== Action item ==
Transcribe the data below exactly, but only from the line containing "as at close of the month |" through its final line, both included.

== Data ==
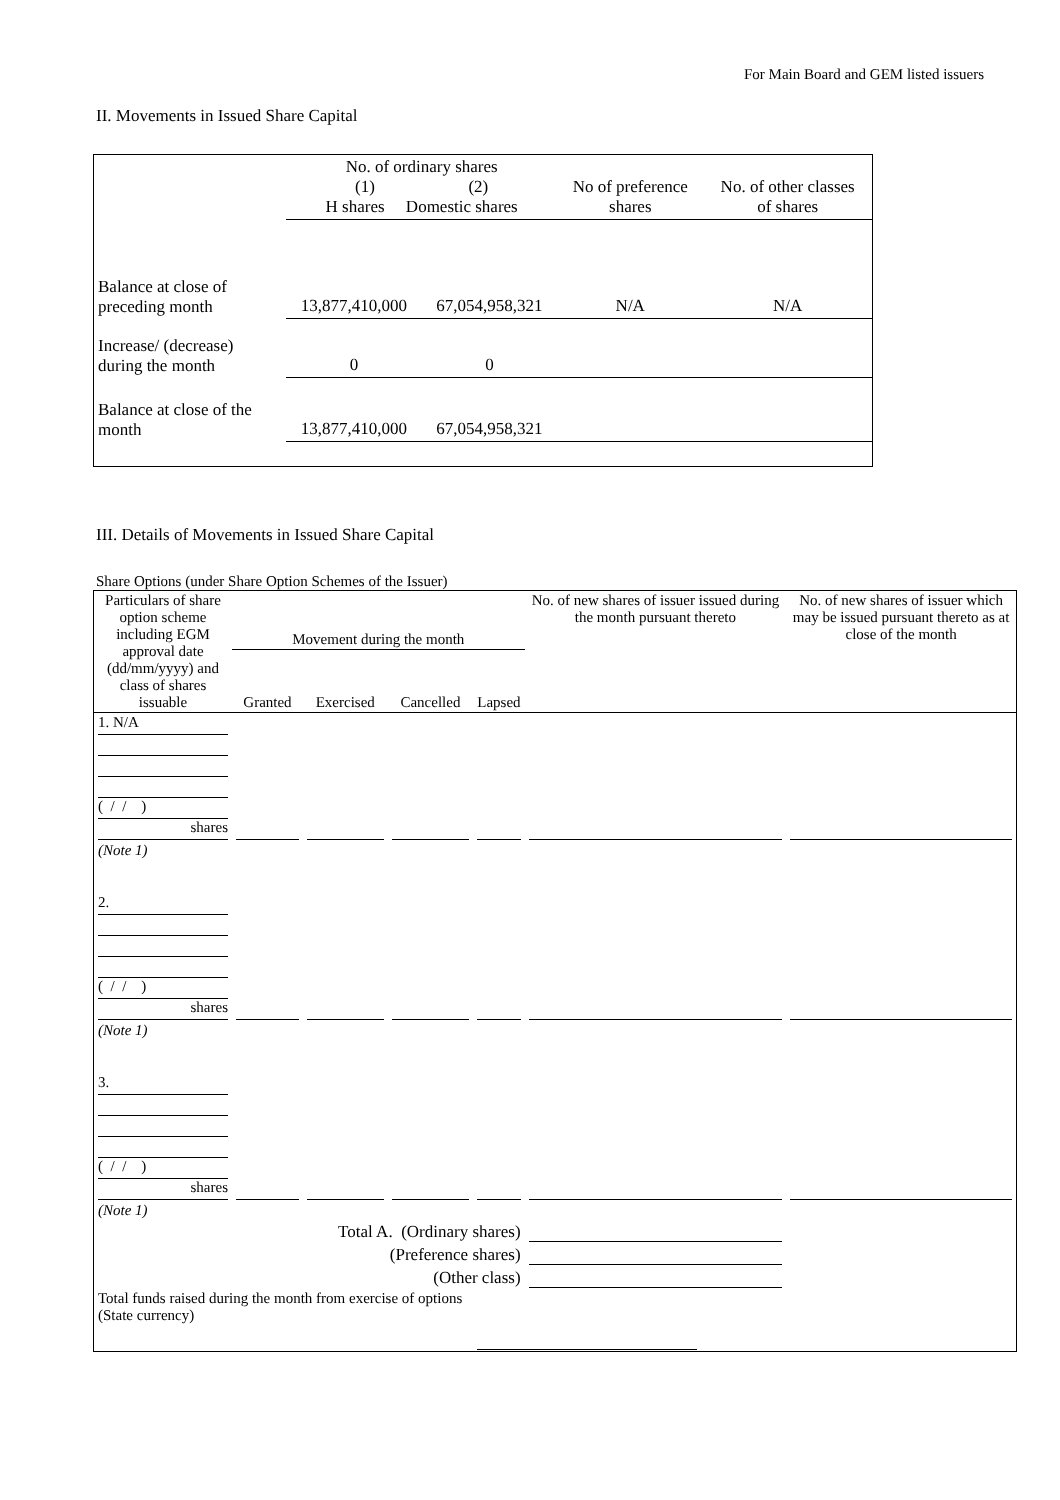For Main Board and GEM listed issuers
II. Movements in Issued Share Capital
| | No. of ordinary shares (1) (2) H shares Domestic shares | | No of preference shares | No. of other classes of shares |
| Balance at close of preceding month | 13,877,410,000 | 67,054,958,321 | N/A | N/A |
| Increase/ (decrease) during the month | 0 | 0 | | |
| Balance at close of the month | 13,877,410,000 | 67,054,958,321 | | |
III. Details of Movements in Issued Share Capital
Share Options (under Share Option Schemes of the Issuer)
| Particulars of share option scheme including EGM approval date (dd/mm/yyyy) and class of shares issuable | Movement during the month | | | | No. of new shares of issuer issued during the month pursuant thereto | No. of new shares of issuer which may be issued pursuant thereto as at close of the month |
| --- | --- | --- | --- | --- | --- | --- |
| | Granted | Exercised | Cancelled | Lapsed | | |
| 1. N/A ( / / ) shares | | | | | | |
| (Note 1) | | | | | | |
| 2. ( / / ) shares | | | | | | |
| (Note 1) | | | | | | |
| 3. ( / / ) shares | | | | | | |
| (Note 1) | | | | | | |
| Total A. (Ordinary shares) | | | | | | |
| (Preference shares) | | | | | | |
| (Other class) | | | | | | |
| Total funds raised during the month from exercise of options (State currency) | | | | | | |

== Expected answer ==
| Particulars of share option scheme including EGM approval date (dd/mm/yyyy) and class of shares issuable | Movement during the month | | | | No. of new shares of issuer issued during the month pursuant thereto | No. of new shares of issuer which may be issued pursuant thereto as at close of the month |
| --- | --- | --- | --- | --- | --- | --- |
| | Granted | Exercised | Cancelled | Lapsed | | |
| 1. N/A ( / / ) shares | | | | | | |
| (Note 1) | | | | | | |
| 2. ( / / ) shares | | | | | | |
| (Note 1) | | | | | | |
| 3. ( / / ) shares | | | | | | |
| (Note 1) | | | | | | |
| Total A. (Ordinary shares) | | | | | | |
| (Preference shares) | | | | | | |
| (Other class) | | | | | | |
| Total funds raised during the month from exercise of options (State currency) | | | | | | |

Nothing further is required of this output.